During their cardiac arrest people can have veridical perceptions from a
position outside and above their lifeless body. NDE-ers have the feeling that
they have apparently taken off their body like an old coat and to their
surprise they appear to have retained their own identity with the possibility
of perception, emotions, and a very clear consciousness. This out-of-body
experience (OBE) is scientifically important because doctors, nurses, and
relatives can verify the reported perceptions, and they can also corroborate
the precise moment the NDE with OBE occurred during the period of CPR. This proves that an OBE cannot be a hallucination, because
this means experiencing a perception that has no basis in “reality”, like in
psychosis, neither it can be a delusion, which is an incorrect assessment of a
correct perception, nor an illusion, which means a misleading image.
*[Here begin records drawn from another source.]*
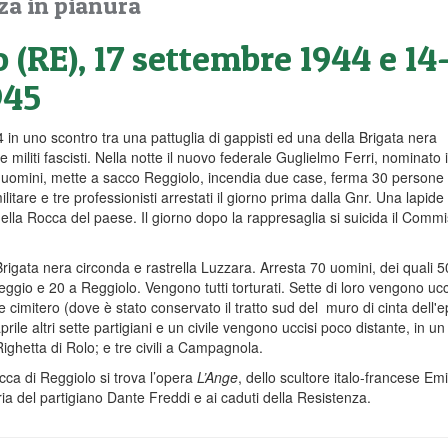
za in pianura
 (RE), 17 settembre 1944 e 14
945
 in uno scontro tra una pattuglia di gappisti ed una della Brigata nera
 militi fascisti. Nella notte il nuovo federale Guglielmo Ferri, nominato i
00 uomini, mette a sacco Reggiolo, incendia due case, ferma 30 persone
litare e tre professionisti arrestati il giorno prima dalla Gnr. Una lapide 
 della Rocca del paese. Il giorno dopo la rappresaglia si suicida il Comm
 Brigata nera circonda e rastrella Luzzara. Arresta 70 uomini, dei quali 5
ggio e 20 a Reggiolo. Vengono tutti torturati. Sette di loro vengono ucci
le cimitero (dove è stato conservato il tratto sud del muro di cinta dell'
 aprile altri sette partigiani e un civile vengono uccisi poco distante, in un
Righetta di Rolo; e tre civili a Campagnola.
occa di Reggiolo si trova l’opera
L’Ange
, dello scultore italo-francese Emil
ia del partigiano Dante Freddi e ai caduti della Resistenza.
Moreover, one needs a functioning brain for experiencing hallucinations,
delusions or illusions. Additionally, even people blind from birth have
reported veridical perceptions during NDE and OBE. Based on several NDE-studies
it seems inevitable to conclude that veridical perception is possible independently
of brain function.
Science,
until very recently, has not taken seriously the huge amount of material
gathered over the past hundred or so years by institutions devoted to recording
non-ordinary experiences (near-death experiences) as well as communications to
the living from the 'dead.' Nor has it accepted as worthy of scientific
attention the experience of visionaries and mystics of all cultures and time
that has testified to the existence of that other dimension of reality and the
possibility of a direct relationship with it.